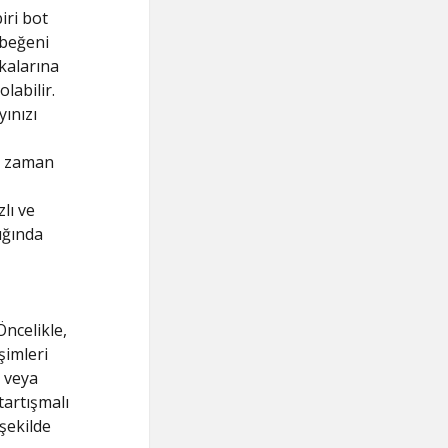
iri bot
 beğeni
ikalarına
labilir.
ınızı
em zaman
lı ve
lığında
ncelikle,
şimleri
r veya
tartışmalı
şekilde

==*==

**WORK ORDER**
Skipping all pictures, set the listing down exactly as written.

**ANSWER TO THE EXERCISE**
iri bot
 beğeni
ikalarına
labilir.
ınızı
em zaman
lı ve
lığında
ncelikle,
şimleri
r veya
tartışmalı
şekilde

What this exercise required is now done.